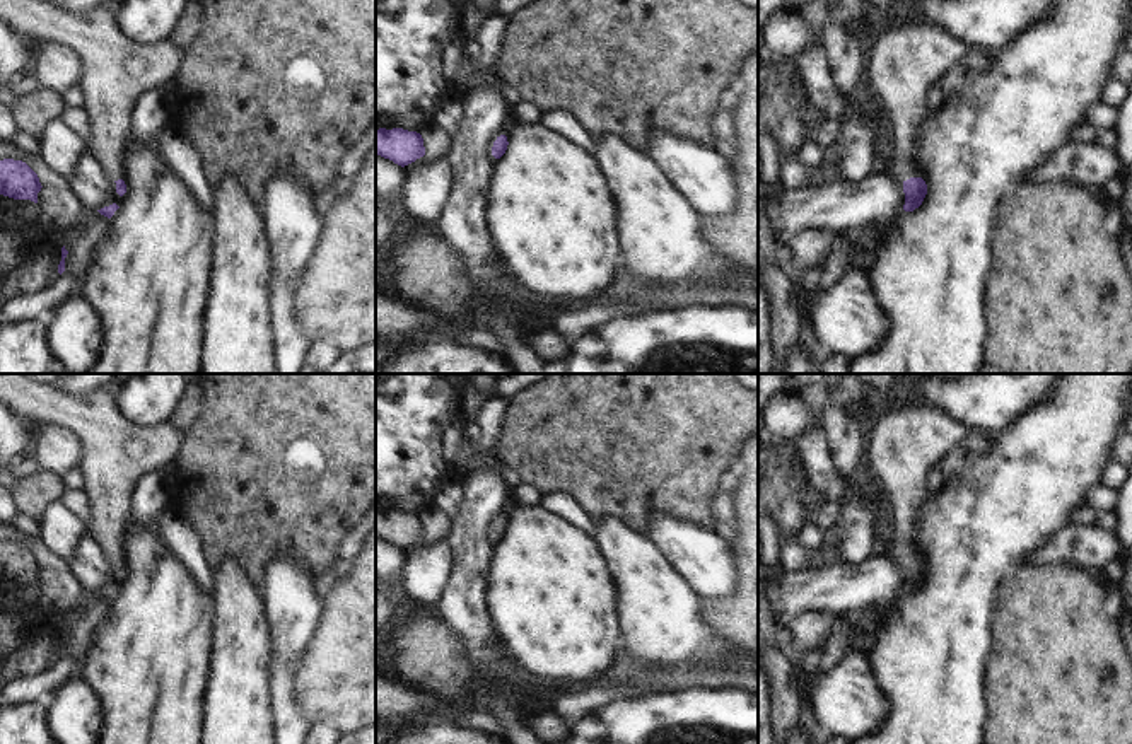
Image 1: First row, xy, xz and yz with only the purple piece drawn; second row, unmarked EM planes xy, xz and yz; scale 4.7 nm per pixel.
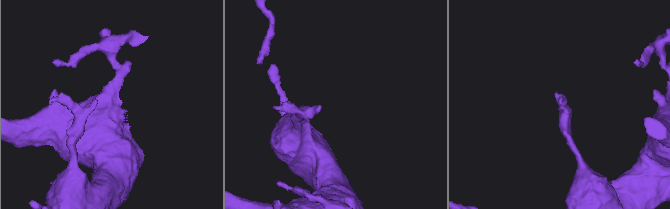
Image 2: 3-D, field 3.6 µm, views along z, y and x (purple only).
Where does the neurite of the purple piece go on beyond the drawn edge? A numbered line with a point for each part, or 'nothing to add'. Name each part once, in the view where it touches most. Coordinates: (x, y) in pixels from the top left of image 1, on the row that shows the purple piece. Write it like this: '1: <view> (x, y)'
1: yz (907, 57)

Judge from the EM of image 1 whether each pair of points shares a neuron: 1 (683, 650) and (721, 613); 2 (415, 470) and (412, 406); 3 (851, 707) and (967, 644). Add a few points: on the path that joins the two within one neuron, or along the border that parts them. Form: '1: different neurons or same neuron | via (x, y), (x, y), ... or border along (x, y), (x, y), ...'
1: different neurons | border along (702, 599), (702, 616), (740, 649)
2: same neuron | via (412, 454), (412, 422)
3: different neurons | border along (868, 654), (876, 681), (892, 700), (888, 726)

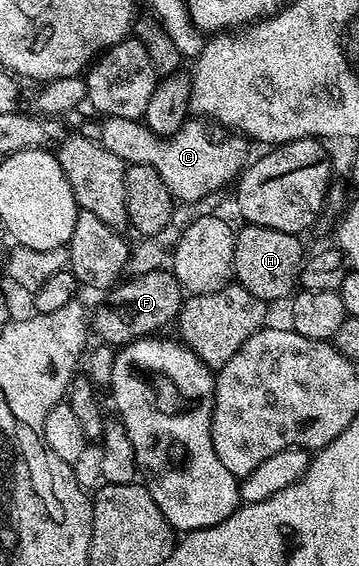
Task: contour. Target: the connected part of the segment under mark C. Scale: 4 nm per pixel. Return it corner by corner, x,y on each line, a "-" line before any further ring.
107,115
101,120
96,138
108,149
108,153
116,153
127,165
152,165
160,177
164,177
164,185
179,203
206,200
210,194
216,194
233,184
247,166
247,140
237,133
226,133
223,139
217,139
209,131
201,118
191,117
176,133
165,137
152,133
145,122
136,119
124,119
115,115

========================================================================

*Work instruction*.
When a picture appears among the entries, skip it; transcribe everything else exactly.

*Answer space*.
Image 1: First row, xy, xz and yz with only the purple piece drawn; second row, unmarked EM planes xy, xz and yz; scale 4.7 nm per pixel.
Image 2: 3-D, field 3.6 µm, views along z, y and x (purple only).
Where does the neurite of the purple piece go on beyond the drawn edge? A numbered line with a point for each part, or 'nothing to add'. Name each part once, in the view where it touches most. Coordinates: (x, y) in pixels from the top left of image 1, on the row that shows the purple piece. Write it like this: '1: <view> (x, y)'
1: yz (907, 57)

Judge from the EM of image 1 whether each pair of points shares a neuron: 1 (683, 650) and (721, 613); 2 (415, 470) and (412, 406); 3 (851, 707) and (967, 644). Add a few points: on the path that joins the two within one neuron, or along the border that parts them. Form: '1: different neurons or same neuron | via (x, y), (x, y), ... or border along (x, y), (x, y), ...'
1: different neurons | border along (702, 599), (702, 616), (740, 649)
2: same neuron | via (412, 454), (412, 422)
3: different neurons | border along (868, 654), (876, 681), (892, 700), (888, 726)

Task: contour. Target: the connected part of the segment under mark C. Scale: 4 nm per pixel. Return it corner by corner, x,y on each line, a "-" line before any further ring.
107,115
101,120
96,138
108,149
108,153
116,153
127,165
152,165
160,177
164,177
164,185
179,203
206,200
210,194
216,194
233,184
247,166
247,140
237,133
226,133
223,139
217,139
209,131
201,118
191,117
176,133
165,137
152,133
145,122
136,119
124,119
115,115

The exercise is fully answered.